Pallini coordina 6.500 gestori di asili nido e scuole materne private del Lazio con un’associazione, Educhiamo, nata in tutta Italia proprio per far fronte alla crisi del settore provocata dalla pandemia. Al governo hanno chiesto l’estensione del ricorso alla cassa integrazione per tutto il periodo di stop, un contributo a fondo perduto per coprire i costi fissi delle attività, un credito di imposta per il canone di locazione e l’esonero dalle imposte fino alla riapertura dell’attività. "La cassa integrazione per i dipendenti è l’unica misura contenuta nel Cura Italia a cui abbiamo avuto accesso, le agevolazioni per l’affitto, infatti, sono riservate soltanto ai locali commerciali", spiega Pallini che dieci giorni fa è stato ascoltato in videoconferenza dall’assessorato al Welfare della Regione Lazio per fare il punto della situazione.

"Devo dire che mi aspettavo più collaborazione, mi hanno detto che avevano già pronto un piano, quello contenuto nelle due delibere di giunta dello scorso 14 aprile, che però non ci soddisfa". Con il provvedimento la giunta ha messo a disposizione di 486 strutture accreditate, 6 milioni di euro.

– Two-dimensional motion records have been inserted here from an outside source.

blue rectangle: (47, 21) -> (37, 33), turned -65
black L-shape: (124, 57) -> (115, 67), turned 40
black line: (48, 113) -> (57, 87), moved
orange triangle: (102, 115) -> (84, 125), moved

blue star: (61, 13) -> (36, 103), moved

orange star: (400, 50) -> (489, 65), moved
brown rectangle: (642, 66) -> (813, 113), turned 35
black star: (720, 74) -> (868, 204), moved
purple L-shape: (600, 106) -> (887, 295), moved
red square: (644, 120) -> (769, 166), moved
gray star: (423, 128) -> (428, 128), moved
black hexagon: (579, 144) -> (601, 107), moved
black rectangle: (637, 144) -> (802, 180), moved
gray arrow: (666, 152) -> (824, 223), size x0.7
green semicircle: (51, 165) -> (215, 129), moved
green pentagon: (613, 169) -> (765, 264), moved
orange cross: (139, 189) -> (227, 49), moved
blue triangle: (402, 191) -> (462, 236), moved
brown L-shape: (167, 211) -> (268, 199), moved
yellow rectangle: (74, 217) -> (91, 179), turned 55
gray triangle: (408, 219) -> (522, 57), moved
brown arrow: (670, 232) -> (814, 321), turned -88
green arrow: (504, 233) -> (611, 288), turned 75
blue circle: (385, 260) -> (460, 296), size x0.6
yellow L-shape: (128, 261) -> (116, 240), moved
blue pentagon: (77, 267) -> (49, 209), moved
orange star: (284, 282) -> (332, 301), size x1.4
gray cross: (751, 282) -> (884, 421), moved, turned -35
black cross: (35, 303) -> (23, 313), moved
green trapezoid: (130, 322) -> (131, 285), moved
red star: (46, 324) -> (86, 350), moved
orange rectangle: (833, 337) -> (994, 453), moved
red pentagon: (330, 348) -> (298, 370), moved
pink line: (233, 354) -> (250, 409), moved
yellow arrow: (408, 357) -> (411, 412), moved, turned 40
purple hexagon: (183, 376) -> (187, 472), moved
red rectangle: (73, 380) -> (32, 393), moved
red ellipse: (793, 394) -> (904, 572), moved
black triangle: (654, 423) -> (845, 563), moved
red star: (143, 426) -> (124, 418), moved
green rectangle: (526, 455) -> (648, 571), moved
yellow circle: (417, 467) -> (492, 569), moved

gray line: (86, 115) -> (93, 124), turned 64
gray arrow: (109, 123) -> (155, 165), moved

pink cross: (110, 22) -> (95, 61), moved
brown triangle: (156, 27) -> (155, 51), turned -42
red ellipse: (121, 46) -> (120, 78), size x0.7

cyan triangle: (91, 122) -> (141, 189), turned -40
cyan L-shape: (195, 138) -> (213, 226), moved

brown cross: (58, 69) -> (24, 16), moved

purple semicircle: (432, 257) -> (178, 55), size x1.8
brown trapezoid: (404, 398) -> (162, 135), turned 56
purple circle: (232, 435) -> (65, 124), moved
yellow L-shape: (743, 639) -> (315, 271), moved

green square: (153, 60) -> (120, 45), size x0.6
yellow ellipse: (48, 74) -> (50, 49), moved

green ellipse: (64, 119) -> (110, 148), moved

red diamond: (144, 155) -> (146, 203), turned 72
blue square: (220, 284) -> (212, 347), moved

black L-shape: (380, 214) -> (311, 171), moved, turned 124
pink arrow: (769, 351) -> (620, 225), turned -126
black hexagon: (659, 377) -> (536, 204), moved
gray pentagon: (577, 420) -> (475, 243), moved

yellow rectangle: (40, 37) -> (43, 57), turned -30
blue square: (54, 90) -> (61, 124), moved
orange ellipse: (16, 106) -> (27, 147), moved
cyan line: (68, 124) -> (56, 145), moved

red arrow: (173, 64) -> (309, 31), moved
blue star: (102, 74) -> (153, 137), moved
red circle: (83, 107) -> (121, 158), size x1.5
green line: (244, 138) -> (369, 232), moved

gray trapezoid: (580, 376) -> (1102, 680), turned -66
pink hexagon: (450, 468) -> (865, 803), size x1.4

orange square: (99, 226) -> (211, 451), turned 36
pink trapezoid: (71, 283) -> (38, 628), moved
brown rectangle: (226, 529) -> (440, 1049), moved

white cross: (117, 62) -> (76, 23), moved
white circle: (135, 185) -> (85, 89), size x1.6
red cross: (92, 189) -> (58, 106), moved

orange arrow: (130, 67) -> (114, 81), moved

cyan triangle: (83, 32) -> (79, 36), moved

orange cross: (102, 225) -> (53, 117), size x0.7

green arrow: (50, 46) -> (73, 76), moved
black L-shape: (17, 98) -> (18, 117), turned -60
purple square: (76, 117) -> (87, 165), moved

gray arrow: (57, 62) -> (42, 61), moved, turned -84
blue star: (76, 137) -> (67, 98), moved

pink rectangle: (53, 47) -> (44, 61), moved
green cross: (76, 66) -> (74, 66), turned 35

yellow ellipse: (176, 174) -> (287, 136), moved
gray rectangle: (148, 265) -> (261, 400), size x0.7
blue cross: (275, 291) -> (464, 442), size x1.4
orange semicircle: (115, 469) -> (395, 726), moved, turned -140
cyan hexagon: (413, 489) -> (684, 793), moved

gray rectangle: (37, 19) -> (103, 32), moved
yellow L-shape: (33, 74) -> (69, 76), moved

Di questi 3 milioni serviranno a sostenere 227 nidi e materne private, attraverso un bonus di cento euro al mese per ogni alunno, erogabile fino al mese di luglio. "Il problema – spiega Pallini – è che le strutture private sono molte di più, visto che l’accreditamento con la Regione non è obbligatorio". "Per loro – chiarisce – non è previsto alcun tipo di aiuto".

"E poi – protesta – è un’elemosina anche così". "Io ad esempio – va avanti l’imprenditore – grazie a questa delibera percepirò 1900 euro ogni mese, pensi che ne pago tremila soltanto di affitto". L’associazione ha stimato che per consentire a nidi e materne private del Lazio di arrivare indenni alla fine dell’emergenza il contributo dovrebbe essere di 300 euro a bambino per i nidi e 200 per le scuole dell’infanzia. "Alla Regione chiediamo di estendere i benefici a tutte le strutture del territorio, che sono migliaia, e di aumentare il bonus per permetterci almeno di sopravvivere", incalza Pallini. "Siamo stati dimenticati dalle istituzioni – si lamenta – se le cose rimangono così chi riuscirà a non chiudere, a settembre sarà sommerso dai debiti".

A protestare è anche il vicepresidente della Camera dei Deputati, Fabio Rampelli, che chiede alla Regione guidata dal leader Dem, Nicola Zingaretti, di rimediare "a questa sperequazione agendo subito verso le scuole private". "Gran parte di queste opera nei nidi e copre uno storico buco del servizio pubblico – aggiunge Rampelli - si tratta di un segmento sociale che negli anni ha creato un'offerta di cui bisogna tener conto, facendosene carico". Il danno che deriverebbe dalla chiusura di queste strutture, spiega il deputato di Fratelli d’Italia, sarebbe duplice: "All'impresa perché oltre a chiudere sarà costretta a licenziare, e alle famiglie che dovranno farsi carico del problema perché non potranno nemmeno lasciare i figli nelle pubbliche o nelle accreditate".

L’appello al governo e al governatore del Lazio, dunque, è quello di "modificare il DL Cura Italia per sostenere sia le scuole paritarie che le private e cancellare subito questa discriminazione aiutando tali servizi essenziali a resistere, in modo che quanto prima i genitori e soprattutto le mamme, possano conciliare i loro impegni lavorativi con quelli familiari".

"Non si può tornare al medioevo dei diritti della donna – attacca Rampelli – né distinguere tra figli e figliastri".